Your task: Repeat every entry exactly. Do not include the pictures.

Record set:
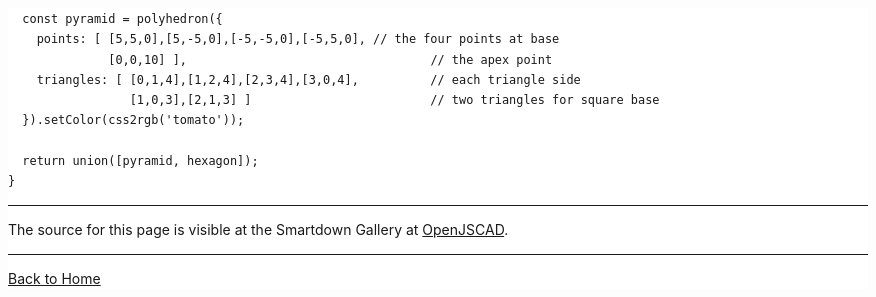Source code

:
 ```openjscad/playable/autoplay
  const pyramid = polyhedron({
    points: [ [5,5,0],[5,-5,0],[-5,-5,0],[-5,5,0], // the four points at base
              [0,0,10] ],                                  // the apex point 
    triangles: [ [0,1,4],[1,2,4],[2,3,4],[3,0,4],          // each triangle side
                 [1,0,3],[2,1,3] ]                         // two triangles for square base
  }).setColor(css2rgb('tomato'));

  return union([pyramid, hexagon]);
}
```

---

The source for this page is visible at the Smartdown Gallery at [OpenJSCAD](/gallery/OpenJSCAD.md).

---

[Back to Home](:@Home)

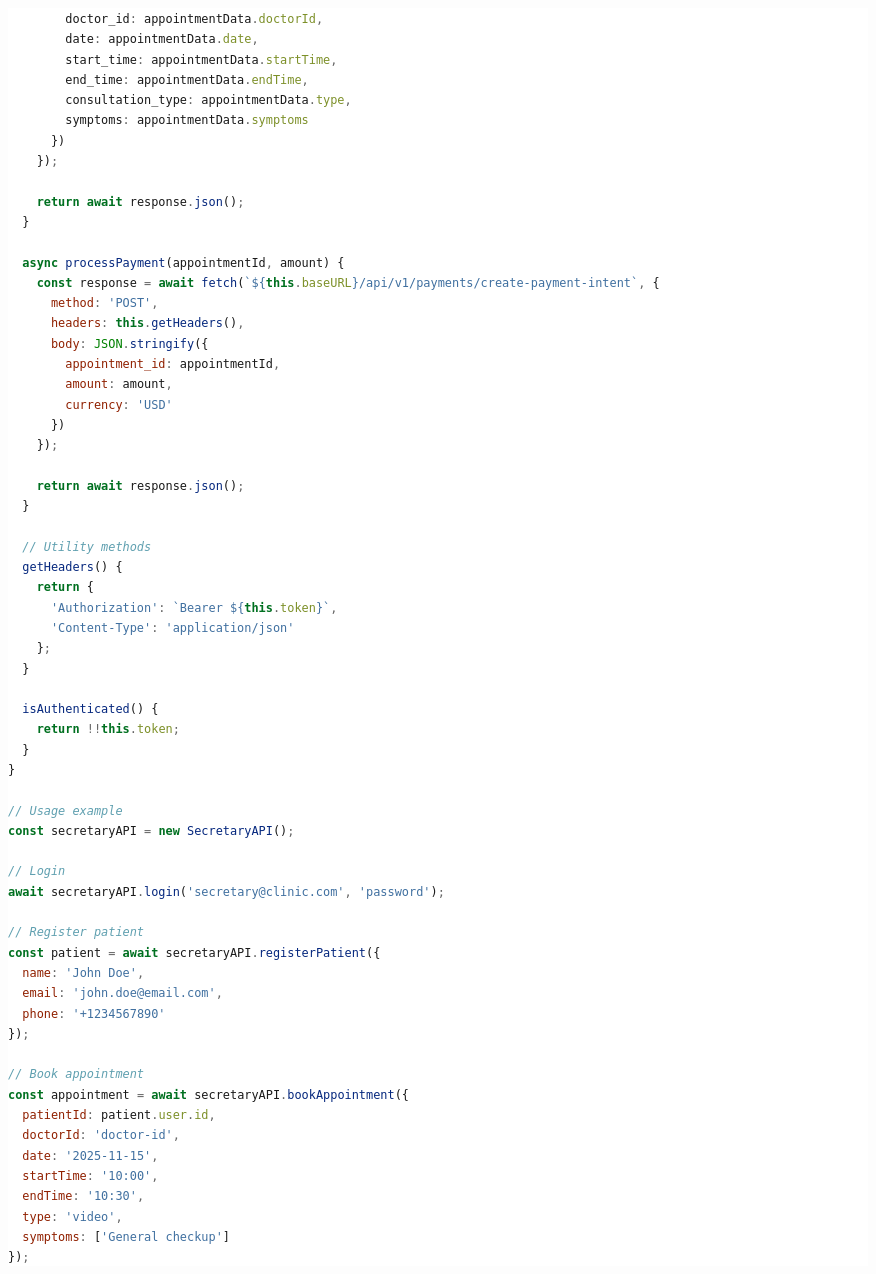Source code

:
 ```javascript
        doctor_id: appointmentData.doctorId,
        date: appointmentData.date,
        start_time: appointmentData.startTime,
        end_time: appointmentData.endTime,
        consultation_type: appointmentData.type,
        symptoms: appointmentData.symptoms
      })
    });

    return await response.json();
  }

  async processPayment(appointmentId, amount) {
    const response = await fetch(`${this.baseURL}/api/v1/payments/create-payment-intent`, {
      method: 'POST',
      headers: this.getHeaders(),
      body: JSON.stringify({
        appointment_id: appointmentId,
        amount: amount,
        currency: 'USD'
      })
    });

    return await response.json();
  }

  // Utility methods
  getHeaders() {
    return {
      'Authorization': `Bearer ${this.token}`,
      'Content-Type': 'application/json'
    };
  }

  isAuthenticated() {
    return !!this.token;
  }
}

// Usage example
const secretaryAPI = new SecretaryAPI();

// Login
await secretaryAPI.login('secretary@clinic.com', 'password');

// Register patient
const patient = await secretaryAPI.registerPatient({
  name: 'John Doe',
  email: 'john.doe@email.com',
  phone: '+1234567890'
});

// Book appointment
const appointment = await secretaryAPI.bookAppointment({
  patientId: patient.user.id,
  doctorId: 'doctor-id',
  date: '2025-11-15',
  startTime: '10:00',
  endTime: '10:30',
  type: 'video',
  symptoms: ['General checkup']
});

```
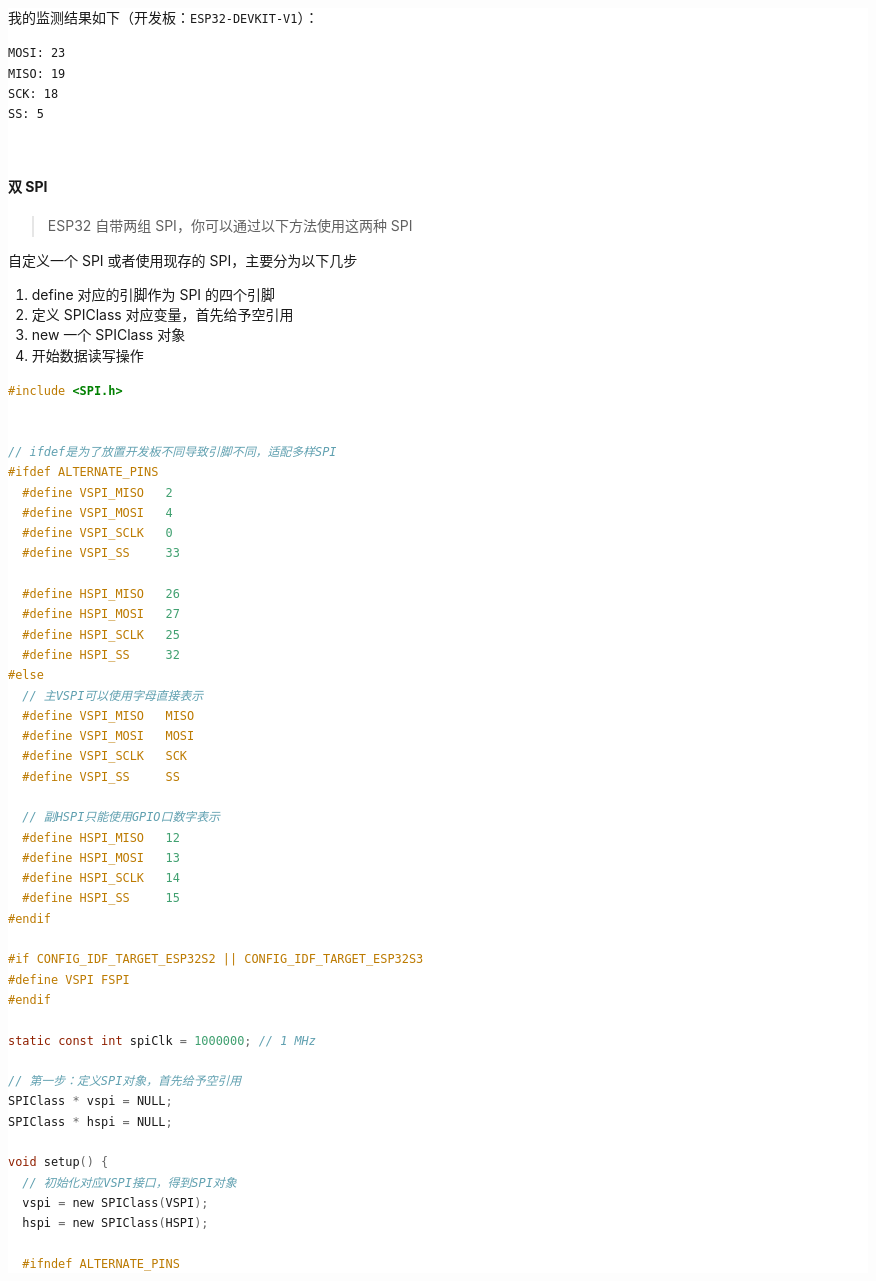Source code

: 我的监测结果如下（开发板：`ESP32-DEVKIT-V1`）：

```
MOSI: 23
MISO: 19
SCK: 18
SS: 5
```

<br>

#### 双 SPI

> ESP32 自带两组 SPI，你可以通过以下方法使用这两种 SPI

自定义一个 SPI 或者使用现存的 SPI，主要分为以下几步

1. define 对应的引脚作为 SPI 的四个引脚
2. 定义 SPIClass 对应变量，首先给予空引用
3. new 一个 SPIClass 对象
4. 开始数据读写操作

```c
#include <SPI.h>


// ifdef是为了放置开发板不同导致引脚不同，适配多样SPI
#ifdef ALTERNATE_PINS
  #define VSPI_MISO   2
  #define VSPI_MOSI   4
  #define VSPI_SCLK   0
  #define VSPI_SS     33

  #define HSPI_MISO   26
  #define HSPI_MOSI   27
  #define HSPI_SCLK   25
  #define HSPI_SS     32
#else
  // 主VSPI可以使用字母直接表示
  #define VSPI_MISO   MISO
  #define VSPI_MOSI   MOSI
  #define VSPI_SCLK   SCK
  #define VSPI_SS     SS

  // 副HSPI只能使用GPIO口数字表示
  #define HSPI_MISO   12
  #define HSPI_MOSI   13
  #define HSPI_SCLK   14
  #define HSPI_SS     15
#endif

#if CONFIG_IDF_TARGET_ESP32S2 || CONFIG_IDF_TARGET_ESP32S3
#define VSPI FSPI
#endif

static const int spiClk = 1000000; // 1 MHz

// 第一步：定义SPI对象，首先给予空引用
SPIClass * vspi = NULL;
SPIClass * hspi = NULL;

void setup() {
  // 初始化对应VSPI接口，得到SPI对象
  vspi = new SPIClass(VSPI);
  hspi = new SPIClass(HSPI);

  #ifndef ALTERNATE_PINS
```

Your response:
Source code

:
 ```openjscad/playable/autoplay
  const pyramid = polyhedron({
    points: [ [5,5,0],[5,-5,0],[-5,-5,0],[-5,5,0], // the four points at base
              [0,0,10] ],                                  // the apex point 
    triangles: [ [0,1,4],[1,2,4],[2,3,4],[3,0,4],          // each triangle side
                 [1,0,3],[2,1,3] ]                         // two triangles for square base
  }).setColor(css2rgb('tomato'));

  return union([pyramid, hexagon]);
}
```

---

The source for this page is visible at the Smartdown Gallery at [OpenJSCAD](/gallery/OpenJSCAD.md).

---

[Back to Home](:@Home)

Source code

:
 ```javascript
        doctor_id: appointmentData.doctorId,
        date: appointmentData.date,
        start_time: appointmentData.startTime,
        end_time: appointmentData.endTime,
        consultation_type: appointmentData.type,
        symptoms: appointmentData.symptoms
      })
    });

    return await response.json();
  }

  async processPayment(appointmentId, amount) {
    const response = await fetch(`${this.baseURL}/api/v1/payments/create-payment-intent`, {
      method: 'POST',
      headers: this.getHeaders(),
      body: JSON.stringify({
        appointment_id: appointmentId,
        amount: amount,
        currency: 'USD'
      })
    });

    return await response.json();
  }

  // Utility methods
  getHeaders() {
    return {
      'Authorization': `Bearer ${this.token}`,
      'Content-Type': 'application/json'
    };
  }

  isAuthenticated() {
    return !!this.token;
  }
}

// Usage example
const secretaryAPI = new SecretaryAPI();

// Login
await secretaryAPI.login('secretary@clinic.com', 'password');

// Register patient
const patient = await secretaryAPI.registerPatient({
  name: 'John Doe',
  email: 'john.doe@email.com',
  phone: '+1234567890'
});

// Book appointment
const appointment = await secretaryAPI.bookAppointment({
  patientId: patient.user.id,
  doctorId: 'doctor-id',
  date: '2025-11-15',
  startTime: '10:00',
  endTime: '10:30',
  type: 'video',
  symptoms: ['General checkup']
});

```
Source code

: 我的监测结果如下（开发板：`ESP32-DEVKIT-V1`）：

```
MOSI: 23
MISO: 19
SCK: 18
SS: 5
```

<br>

#### 双 SPI

> ESP32 自带两组 SPI，你可以通过以下方法使用这两种 SPI

自定义一个 SPI 或者使用现存的 SPI，主要分为以下几步

1. define 对应的引脚作为 SPI 的四个引脚
2. 定义 SPIClass 对应变量，首先给予空引用
3. new 一个 SPIClass 对象
4. 开始数据读写操作

```c
#include <SPI.h>


// ifdef是为了放置开发板不同导致引脚不同，适配多样SPI
#ifdef ALTERNATE_PINS
  #define VSPI_MISO   2
  #define VSPI_MOSI   4
  #define VSPI_SCLK   0
  #define VSPI_SS     33

  #define HSPI_MISO   26
  #define HSPI_MOSI   27
  #define HSPI_SCLK   25
  #define HSPI_SS     32
#else
  // 主VSPI可以使用字母直接表示
  #define VSPI_MISO   MISO
  #define VSPI_MOSI   MOSI
  #define VSPI_SCLK   SCK
  #define VSPI_SS     SS

  // 副HSPI只能使用GPIO口数字表示
  #define HSPI_MISO   12
  #define HSPI_MOSI   13
  #define HSPI_SCLK   14
  #define HSPI_SS     15
#endif

#if CONFIG_IDF_TARGET_ESP32S2 || CONFIG_IDF_TARGET_ESP32S3
#define VSPI FSPI
#endif

static const int spiClk = 1000000; // 1 MHz

// 第一步：定义SPI对象，首先给予空引用
SPIClass * vspi = NULL;
SPIClass * hspi = NULL;

void setup() {
  // 初始化对应VSPI接口，得到SPI对象
  vspi = new SPIClass(VSPI);
  hspi = new SPIClass(HSPI);

  #ifndef ALTERNATE_PINS
```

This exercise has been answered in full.